Mercieca denied having been paid for his blogs. “Sometimes I receive small donations from the public, but these just cover the expenses. They aren’t large, I can afford them.”

He denied having been approached by Patricia Fenech to write. “No. I approached her… And I never received any [payment] either.”

He also denied meeting Fenech and the family lawyers at their property in Portomaso, but confirmed he had twice dined with her.

“The only time is when we invited Patricia Fenech for dinner at Christmas, and she brought us a hamper of food.” The meal took place after Fenech had been charged with the murder, he confirmed.  “I got to know her during the case. Yorgen Fenech’s aunt was a friend of my mother-in-law.”

On another occasion, he had taken his family for a pool day at the Hilton, which is owned by Fenech’s Tumas Group. “We decided to spend a day by the pool and my children chose the Hilton. I took the whole family and I paid my way.” This had happened once, in 2020, he said.

Mizzi asked the witness whether he had ever discussed what Yorgen Fenech was going through with Patricia Fenech. “Something must have been said,” replied the witness, but denied the assertion that she had asked him to write about it, or that she had approached other newspapers to do the same.

“What she said was that when he was arrested, her son was put in a room with a bright light in his face and that she felt this was inhuman. She had tried to speak to some people in the media… I can tell you in private who she approached.”

“Did she tell you that she was prepared to pay media houses for good press?,” asked Mizzi. “No,” Mercieca replied.  He had already been writing about Fenech’s compilation of evidence at the time, he said. “She thanked me, yes, for speaking about the case but she never asked me to write anything.”
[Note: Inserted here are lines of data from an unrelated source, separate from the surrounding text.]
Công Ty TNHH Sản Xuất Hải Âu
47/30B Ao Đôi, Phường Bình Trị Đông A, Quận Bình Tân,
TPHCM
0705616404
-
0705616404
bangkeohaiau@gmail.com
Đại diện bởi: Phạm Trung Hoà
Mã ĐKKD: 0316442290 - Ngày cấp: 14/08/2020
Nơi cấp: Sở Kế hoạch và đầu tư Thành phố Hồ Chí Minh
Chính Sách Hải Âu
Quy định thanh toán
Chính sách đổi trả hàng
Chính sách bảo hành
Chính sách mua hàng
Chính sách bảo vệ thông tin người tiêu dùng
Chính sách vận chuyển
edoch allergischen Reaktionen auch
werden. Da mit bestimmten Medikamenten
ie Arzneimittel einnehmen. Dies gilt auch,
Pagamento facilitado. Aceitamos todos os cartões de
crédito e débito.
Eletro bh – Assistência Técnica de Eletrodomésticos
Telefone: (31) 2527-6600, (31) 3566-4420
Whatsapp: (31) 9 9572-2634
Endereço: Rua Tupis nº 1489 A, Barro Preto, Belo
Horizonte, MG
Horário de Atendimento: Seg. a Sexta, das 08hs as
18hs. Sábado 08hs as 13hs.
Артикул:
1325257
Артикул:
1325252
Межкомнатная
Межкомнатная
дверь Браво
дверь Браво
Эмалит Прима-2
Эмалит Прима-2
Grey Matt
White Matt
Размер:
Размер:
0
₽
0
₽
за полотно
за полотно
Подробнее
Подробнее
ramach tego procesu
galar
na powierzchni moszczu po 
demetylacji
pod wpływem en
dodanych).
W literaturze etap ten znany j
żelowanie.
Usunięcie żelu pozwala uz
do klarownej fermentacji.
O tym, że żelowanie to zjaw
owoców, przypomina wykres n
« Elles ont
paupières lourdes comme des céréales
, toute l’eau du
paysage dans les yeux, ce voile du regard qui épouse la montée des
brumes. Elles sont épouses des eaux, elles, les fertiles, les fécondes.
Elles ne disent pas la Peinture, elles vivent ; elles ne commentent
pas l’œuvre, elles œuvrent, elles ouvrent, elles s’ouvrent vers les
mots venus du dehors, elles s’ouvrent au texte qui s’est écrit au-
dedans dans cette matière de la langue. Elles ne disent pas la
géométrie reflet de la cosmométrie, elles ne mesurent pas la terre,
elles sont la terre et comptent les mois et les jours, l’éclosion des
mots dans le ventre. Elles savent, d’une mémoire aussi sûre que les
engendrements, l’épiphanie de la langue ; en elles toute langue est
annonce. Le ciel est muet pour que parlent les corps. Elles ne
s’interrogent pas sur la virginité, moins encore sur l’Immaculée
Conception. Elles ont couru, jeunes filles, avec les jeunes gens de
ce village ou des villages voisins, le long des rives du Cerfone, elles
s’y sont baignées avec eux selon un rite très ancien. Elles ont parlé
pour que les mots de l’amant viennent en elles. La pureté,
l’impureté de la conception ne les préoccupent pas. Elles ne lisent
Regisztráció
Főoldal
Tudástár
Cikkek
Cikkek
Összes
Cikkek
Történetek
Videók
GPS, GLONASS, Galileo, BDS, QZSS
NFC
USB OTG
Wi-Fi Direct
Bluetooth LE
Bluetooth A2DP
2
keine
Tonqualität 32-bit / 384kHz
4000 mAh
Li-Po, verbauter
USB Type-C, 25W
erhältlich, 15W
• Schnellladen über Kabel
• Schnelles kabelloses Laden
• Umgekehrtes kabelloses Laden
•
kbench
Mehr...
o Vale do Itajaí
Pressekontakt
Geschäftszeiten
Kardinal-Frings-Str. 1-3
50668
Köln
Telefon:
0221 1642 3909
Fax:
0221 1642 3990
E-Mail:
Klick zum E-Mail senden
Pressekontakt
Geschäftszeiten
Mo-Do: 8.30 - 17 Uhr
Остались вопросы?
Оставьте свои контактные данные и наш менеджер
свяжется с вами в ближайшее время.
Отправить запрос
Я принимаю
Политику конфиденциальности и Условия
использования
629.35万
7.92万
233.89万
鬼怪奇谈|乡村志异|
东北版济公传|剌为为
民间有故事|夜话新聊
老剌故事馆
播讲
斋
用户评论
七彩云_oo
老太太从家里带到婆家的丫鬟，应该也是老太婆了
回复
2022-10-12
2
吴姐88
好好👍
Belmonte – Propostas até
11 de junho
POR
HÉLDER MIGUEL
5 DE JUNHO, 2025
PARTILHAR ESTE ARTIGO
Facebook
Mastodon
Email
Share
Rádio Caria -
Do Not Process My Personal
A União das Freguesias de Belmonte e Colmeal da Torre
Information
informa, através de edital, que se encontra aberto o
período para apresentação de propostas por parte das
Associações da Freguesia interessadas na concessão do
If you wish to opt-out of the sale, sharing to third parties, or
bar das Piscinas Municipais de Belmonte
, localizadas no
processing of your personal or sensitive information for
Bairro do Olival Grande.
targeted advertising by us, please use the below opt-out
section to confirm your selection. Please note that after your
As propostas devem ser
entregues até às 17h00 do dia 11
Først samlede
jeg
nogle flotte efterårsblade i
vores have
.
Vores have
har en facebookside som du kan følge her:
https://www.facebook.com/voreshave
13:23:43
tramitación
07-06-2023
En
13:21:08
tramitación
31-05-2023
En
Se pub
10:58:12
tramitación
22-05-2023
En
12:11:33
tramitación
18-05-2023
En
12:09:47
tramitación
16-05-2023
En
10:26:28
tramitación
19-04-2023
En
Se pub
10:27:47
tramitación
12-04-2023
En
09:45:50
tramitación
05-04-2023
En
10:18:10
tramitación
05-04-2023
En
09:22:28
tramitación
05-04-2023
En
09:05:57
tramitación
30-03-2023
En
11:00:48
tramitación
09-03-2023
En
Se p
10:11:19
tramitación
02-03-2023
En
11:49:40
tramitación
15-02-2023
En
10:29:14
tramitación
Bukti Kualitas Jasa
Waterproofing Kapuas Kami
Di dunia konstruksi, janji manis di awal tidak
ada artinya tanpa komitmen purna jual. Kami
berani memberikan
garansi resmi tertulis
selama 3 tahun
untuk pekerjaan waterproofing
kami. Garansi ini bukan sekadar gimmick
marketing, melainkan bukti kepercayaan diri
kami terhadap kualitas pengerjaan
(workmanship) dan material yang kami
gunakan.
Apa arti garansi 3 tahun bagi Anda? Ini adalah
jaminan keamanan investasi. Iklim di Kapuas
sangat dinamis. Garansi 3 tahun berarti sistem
Patricia Fenech had invited him over for dinner once, too, he added, but when asked whether the murder case was discussed on that occasion, he said “little to no” mention had been made.

He would communicate with Patricia Fenech through a messaging app, he said, and not over the phone.

Mercieca told the court that as part of a recent property purchase he had been subjected to “enormous” due diligence checks, which he had passed. “I had to give an account of every expense and income. I use credit cards exclusively. If I was paid in cash, I would have to keep this cash somewhere.”

He also said that a recent attempt by his wife to deposit a €50 cheque in her HSBC account had been rejected for “irregular endorsement.”

Camilleri’s lawyer, pointing out that Mercieca was still employed at the University of Malta and enjoyed the support of the Dean of his department, suggested that this incident was not the result of the blogs written about him, but as a result of Mercieca’s own posts about Yorgen Fenech.

Mercieca disagreed. “They are surely not positive propaganda,” he said of Camilleri's blog posts and highlighted a reader’s comment under one of Camilleri’s stories about him, telling the court that it had been written by a fellow academic. “The mafia couldn’t have a better mouthpiece,” it reads.

“Financial damages, I obviously haven’t suffered,” Mercieca said. “But academically I have been ostracised,” later conceding, on the court’s direct question, that his ostracisation was “outside the university community.”

“I tie this to all the propaganda, not just Mark Camilleri,” he added.

The case was adjourned to October. Lawyer William Cuschieri is assisting Mercieca.